==== SUPPLIED RECORDS ====
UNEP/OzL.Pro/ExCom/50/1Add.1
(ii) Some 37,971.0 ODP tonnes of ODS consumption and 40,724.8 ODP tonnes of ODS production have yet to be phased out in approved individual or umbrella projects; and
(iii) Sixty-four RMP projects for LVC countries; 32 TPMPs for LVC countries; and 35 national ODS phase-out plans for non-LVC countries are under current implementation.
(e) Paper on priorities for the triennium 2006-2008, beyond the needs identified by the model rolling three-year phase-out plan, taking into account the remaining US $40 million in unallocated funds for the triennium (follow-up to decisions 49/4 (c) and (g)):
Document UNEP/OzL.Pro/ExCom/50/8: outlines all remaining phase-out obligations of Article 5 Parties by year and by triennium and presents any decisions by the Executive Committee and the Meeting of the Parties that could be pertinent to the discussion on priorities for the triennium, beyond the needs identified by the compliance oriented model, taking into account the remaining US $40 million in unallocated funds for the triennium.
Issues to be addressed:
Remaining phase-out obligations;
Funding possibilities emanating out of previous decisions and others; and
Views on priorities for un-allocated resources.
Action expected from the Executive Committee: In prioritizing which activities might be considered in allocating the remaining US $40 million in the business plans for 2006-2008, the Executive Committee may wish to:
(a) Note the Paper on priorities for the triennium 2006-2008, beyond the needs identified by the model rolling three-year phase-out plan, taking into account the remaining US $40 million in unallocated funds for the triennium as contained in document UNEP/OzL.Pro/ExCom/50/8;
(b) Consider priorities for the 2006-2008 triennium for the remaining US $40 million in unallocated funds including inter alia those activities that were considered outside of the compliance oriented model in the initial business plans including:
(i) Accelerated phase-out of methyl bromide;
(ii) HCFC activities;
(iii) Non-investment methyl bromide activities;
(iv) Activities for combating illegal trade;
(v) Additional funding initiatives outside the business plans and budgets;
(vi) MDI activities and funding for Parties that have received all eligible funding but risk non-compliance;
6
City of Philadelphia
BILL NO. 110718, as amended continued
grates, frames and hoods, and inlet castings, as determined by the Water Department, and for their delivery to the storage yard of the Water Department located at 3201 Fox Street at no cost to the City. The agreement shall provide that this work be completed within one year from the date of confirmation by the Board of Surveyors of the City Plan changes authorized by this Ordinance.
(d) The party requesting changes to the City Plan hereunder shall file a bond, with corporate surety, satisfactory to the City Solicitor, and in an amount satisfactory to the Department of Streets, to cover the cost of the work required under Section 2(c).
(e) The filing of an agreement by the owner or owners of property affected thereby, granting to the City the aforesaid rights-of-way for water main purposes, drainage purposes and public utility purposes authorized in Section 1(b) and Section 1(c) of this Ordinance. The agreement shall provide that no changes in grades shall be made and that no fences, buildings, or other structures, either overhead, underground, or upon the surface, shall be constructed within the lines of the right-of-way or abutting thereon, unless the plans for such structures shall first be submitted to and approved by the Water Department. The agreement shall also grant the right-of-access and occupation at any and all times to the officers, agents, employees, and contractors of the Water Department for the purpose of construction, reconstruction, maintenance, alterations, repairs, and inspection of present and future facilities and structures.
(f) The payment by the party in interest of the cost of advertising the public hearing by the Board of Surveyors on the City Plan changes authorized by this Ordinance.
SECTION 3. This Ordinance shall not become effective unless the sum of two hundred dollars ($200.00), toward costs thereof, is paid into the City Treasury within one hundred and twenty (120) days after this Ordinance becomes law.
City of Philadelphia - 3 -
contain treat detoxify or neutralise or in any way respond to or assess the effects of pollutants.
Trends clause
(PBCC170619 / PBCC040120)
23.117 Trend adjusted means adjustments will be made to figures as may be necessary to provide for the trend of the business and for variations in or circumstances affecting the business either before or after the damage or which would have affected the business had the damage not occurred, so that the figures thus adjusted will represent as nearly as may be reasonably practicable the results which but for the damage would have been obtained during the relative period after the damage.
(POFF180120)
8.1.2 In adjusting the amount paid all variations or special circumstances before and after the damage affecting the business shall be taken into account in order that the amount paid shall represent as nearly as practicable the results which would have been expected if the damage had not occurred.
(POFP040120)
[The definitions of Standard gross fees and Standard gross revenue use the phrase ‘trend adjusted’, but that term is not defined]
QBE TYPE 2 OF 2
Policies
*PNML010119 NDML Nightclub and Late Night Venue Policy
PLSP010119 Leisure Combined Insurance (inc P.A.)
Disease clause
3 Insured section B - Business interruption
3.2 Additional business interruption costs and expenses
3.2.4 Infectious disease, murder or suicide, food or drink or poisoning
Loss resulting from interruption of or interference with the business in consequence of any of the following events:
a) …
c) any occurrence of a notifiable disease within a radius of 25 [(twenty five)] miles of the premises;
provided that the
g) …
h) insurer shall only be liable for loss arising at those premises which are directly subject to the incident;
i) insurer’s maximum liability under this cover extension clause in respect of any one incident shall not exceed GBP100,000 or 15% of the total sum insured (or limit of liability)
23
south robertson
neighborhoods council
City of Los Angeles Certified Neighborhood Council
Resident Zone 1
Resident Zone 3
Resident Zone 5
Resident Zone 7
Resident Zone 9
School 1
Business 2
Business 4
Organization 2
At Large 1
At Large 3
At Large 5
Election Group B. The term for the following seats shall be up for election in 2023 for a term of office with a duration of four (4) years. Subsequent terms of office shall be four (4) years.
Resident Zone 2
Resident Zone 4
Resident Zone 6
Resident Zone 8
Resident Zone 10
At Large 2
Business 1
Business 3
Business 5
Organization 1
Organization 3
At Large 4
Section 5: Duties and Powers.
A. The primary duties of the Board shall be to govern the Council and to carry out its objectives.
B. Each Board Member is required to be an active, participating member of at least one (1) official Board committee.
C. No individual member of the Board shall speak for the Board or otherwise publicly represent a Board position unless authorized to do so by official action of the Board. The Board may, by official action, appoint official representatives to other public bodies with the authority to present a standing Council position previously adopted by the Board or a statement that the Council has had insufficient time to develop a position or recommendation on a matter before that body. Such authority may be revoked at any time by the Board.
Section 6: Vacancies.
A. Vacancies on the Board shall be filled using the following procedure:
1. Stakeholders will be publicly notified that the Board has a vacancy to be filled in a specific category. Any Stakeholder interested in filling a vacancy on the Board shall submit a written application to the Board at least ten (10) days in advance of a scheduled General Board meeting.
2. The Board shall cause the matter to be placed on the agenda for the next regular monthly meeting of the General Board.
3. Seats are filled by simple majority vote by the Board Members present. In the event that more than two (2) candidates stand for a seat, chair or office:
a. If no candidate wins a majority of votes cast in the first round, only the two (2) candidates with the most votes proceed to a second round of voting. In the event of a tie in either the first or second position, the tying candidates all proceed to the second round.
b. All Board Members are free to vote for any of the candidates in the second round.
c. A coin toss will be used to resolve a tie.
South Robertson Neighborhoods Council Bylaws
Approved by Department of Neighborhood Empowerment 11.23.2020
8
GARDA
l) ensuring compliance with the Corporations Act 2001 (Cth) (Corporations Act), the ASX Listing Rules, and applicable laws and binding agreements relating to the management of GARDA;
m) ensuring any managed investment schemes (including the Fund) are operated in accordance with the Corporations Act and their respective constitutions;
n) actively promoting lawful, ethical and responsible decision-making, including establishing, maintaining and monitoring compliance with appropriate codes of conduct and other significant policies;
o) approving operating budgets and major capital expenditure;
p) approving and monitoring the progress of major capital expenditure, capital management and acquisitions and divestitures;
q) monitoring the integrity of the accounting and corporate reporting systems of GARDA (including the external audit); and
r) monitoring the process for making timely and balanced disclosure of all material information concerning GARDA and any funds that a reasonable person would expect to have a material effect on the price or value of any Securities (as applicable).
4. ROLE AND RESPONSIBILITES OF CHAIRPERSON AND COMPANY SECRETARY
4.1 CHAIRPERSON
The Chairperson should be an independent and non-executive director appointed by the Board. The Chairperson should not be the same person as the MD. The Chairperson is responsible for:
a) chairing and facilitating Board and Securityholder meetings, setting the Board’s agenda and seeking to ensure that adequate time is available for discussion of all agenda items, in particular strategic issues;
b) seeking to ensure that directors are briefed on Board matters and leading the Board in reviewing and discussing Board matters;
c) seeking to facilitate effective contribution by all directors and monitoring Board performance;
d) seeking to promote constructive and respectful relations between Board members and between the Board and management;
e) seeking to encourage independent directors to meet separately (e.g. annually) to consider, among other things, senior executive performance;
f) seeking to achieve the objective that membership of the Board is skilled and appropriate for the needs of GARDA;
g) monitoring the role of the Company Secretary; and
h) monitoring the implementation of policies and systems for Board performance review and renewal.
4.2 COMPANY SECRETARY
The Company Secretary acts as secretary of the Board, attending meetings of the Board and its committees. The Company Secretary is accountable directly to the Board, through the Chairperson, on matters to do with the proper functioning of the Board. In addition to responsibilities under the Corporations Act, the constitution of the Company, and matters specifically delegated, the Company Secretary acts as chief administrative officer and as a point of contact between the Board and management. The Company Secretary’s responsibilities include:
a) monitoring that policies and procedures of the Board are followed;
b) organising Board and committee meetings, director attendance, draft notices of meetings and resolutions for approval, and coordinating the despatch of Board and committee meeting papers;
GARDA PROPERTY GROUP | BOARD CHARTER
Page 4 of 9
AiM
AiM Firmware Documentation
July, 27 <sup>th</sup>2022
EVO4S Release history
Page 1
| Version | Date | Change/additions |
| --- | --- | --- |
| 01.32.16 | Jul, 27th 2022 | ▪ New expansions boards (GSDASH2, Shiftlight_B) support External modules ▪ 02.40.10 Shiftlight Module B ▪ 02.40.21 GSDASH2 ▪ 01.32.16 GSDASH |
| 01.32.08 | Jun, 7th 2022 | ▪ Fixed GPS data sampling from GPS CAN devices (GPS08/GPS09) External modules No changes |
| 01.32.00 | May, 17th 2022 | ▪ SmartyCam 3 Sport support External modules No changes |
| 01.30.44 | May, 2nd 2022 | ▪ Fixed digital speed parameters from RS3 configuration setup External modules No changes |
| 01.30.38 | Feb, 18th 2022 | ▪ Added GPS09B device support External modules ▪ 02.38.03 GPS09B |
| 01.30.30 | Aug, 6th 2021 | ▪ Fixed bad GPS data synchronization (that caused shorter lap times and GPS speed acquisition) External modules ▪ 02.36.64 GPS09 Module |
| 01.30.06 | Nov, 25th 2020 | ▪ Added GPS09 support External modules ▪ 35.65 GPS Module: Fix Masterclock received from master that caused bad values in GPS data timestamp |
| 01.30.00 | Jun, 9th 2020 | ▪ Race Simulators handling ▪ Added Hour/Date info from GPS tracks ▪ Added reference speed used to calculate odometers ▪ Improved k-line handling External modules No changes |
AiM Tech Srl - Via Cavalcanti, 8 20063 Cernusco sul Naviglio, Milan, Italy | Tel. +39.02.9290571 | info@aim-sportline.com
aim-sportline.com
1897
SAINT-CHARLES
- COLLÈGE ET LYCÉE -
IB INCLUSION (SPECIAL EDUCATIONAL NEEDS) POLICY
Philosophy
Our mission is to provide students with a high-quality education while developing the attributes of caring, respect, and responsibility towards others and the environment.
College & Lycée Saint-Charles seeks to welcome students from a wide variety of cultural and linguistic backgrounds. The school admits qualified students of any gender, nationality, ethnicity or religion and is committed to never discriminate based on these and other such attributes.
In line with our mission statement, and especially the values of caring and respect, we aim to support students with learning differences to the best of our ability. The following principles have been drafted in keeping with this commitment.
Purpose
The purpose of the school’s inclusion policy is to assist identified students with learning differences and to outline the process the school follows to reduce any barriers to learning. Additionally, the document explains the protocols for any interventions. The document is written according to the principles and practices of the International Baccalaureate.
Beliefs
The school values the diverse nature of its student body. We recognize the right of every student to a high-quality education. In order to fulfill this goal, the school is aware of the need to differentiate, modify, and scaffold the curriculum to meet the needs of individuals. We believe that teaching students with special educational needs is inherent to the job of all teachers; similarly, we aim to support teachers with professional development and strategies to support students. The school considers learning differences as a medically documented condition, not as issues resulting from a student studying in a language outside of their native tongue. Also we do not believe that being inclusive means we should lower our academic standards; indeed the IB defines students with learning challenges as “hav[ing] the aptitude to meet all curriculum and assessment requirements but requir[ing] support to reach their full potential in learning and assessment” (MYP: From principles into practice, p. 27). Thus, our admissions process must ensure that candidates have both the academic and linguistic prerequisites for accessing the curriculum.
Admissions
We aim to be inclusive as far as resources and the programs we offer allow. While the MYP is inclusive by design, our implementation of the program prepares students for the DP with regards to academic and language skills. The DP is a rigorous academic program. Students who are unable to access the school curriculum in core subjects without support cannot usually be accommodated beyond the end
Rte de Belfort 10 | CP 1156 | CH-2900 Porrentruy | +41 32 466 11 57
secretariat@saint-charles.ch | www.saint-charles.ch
====
PROBLEM TO SOLVE: From the listing above, return every line that contains the word "expenditure".

OUTPUT OF THE TASK:
o) approving operating budgets and major capital expenditure;
p) approving and monitoring the progress of major capital expenditure, capital management and acquisitions and divestitures;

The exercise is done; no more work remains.